The very first biblical story of human history points toward our own lives: In Eden, God, speaking for Reality, points toward extraordinary abundance in the planetary Garden. "Eat of it in joy -- but show a little self-restraint. Just a little! -- Of one tree, don't eat." But they refuse to restrain themselves, and the abundance vanishes. "The earth will give only thorns and thistles, and to eat you will have to toil every day of your lives with the sweat pouring down your faces."

This is the story of the Gulf of Mexico in 2010, of Iowa in 2012. No self-restraint from the corporations that penetrate the sea and scorch the air. So what had been the glorious outpouring of abundance takes on the bitter taste of waters fouled, fish dying, corn plants withering in the cracked and baking earth.

Is it surprising that candidates for president will not face these facts? Again, the Bible is a prescient warning: Pharaoh oppresses human beings. When he refuses to ease their burdens, his arrogance oppresses earth as well. He brings on the Plagues: undrinkable water, mad cow disease, swarms of frogs and locusts, a climate crisis of hailstorms never known before.

Today, the Pharaohs are Big Oil, Big Coal, Big Banking and the powerful politicians who support them or are silent when their Plagues bestride the narrowed earth like a colossus run amok.

And that wisdom from our traditions suggests why the poor are also never mentioned by our presidential candidates. For there is a deep relationship between the behavior of Pharaohs toward the poor and their behavior toward the Earth. Subjugate one, dominate the other. The mode is the same.

Today the Pharaohs are the drug lords of fossil fuel and the overseers of degrading disemployment:
  • Profiting from the addictions they have created in the disempowered folk who smoke their comfortable and suicidal products, oil and coal.
  • Profiting from using computers to abolish jobs, rather than increasing workers' free time for families, neighbors and the Spirit.
  • Profiting by refusing succor for those expelled from their homes by foreclosures, after being tricked into mortgages they can't afford.
  • Profiting from the multitude of private prisons set up for the jobless who distract their hopeless hearts with marijuana, alcohol, heroin and guns.
The climatologists and the economic statisticians have given us the facts: Many more poor. Many fewer species. The moral decisions remain. Saving the web of life within human societies and among all life-forms is a spiritual, religious, moral, ethical, political question. It requires a profound transformation of our culture as well as our politics. Politicians will not address the danger unless the people demand it. For that to happen, churches, synagogues, mosques should be the first to lift up the ancient wisdom and the modern truths.

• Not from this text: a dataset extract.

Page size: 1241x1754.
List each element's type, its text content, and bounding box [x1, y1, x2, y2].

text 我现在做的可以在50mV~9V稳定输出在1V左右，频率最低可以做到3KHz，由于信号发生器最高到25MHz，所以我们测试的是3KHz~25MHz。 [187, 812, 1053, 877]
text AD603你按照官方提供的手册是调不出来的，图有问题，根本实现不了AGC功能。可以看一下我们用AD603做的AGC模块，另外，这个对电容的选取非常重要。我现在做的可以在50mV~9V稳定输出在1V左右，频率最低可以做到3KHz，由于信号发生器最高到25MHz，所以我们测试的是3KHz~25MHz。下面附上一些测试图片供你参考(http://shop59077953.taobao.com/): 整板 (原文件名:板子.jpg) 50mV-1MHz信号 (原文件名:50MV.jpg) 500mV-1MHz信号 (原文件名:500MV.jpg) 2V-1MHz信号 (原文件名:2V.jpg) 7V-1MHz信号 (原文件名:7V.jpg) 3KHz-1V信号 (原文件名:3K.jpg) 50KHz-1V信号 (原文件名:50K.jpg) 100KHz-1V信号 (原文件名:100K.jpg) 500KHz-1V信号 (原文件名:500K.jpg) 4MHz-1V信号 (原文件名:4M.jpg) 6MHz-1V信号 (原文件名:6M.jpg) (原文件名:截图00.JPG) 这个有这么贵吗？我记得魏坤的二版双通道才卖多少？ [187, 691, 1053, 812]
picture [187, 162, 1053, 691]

Rabbi Arthur Waskow is director of the Shalom Center, the author of "Down-to-Earth Judaism" and other books on public policy and religious practice and a member of the steering committee of Interfaith Moral Action on climate. Sister Joan Chittister is director of Benetvision and former president of the Leadership Conference of Women Religious. Both are members of the U.S. National Council of Elders.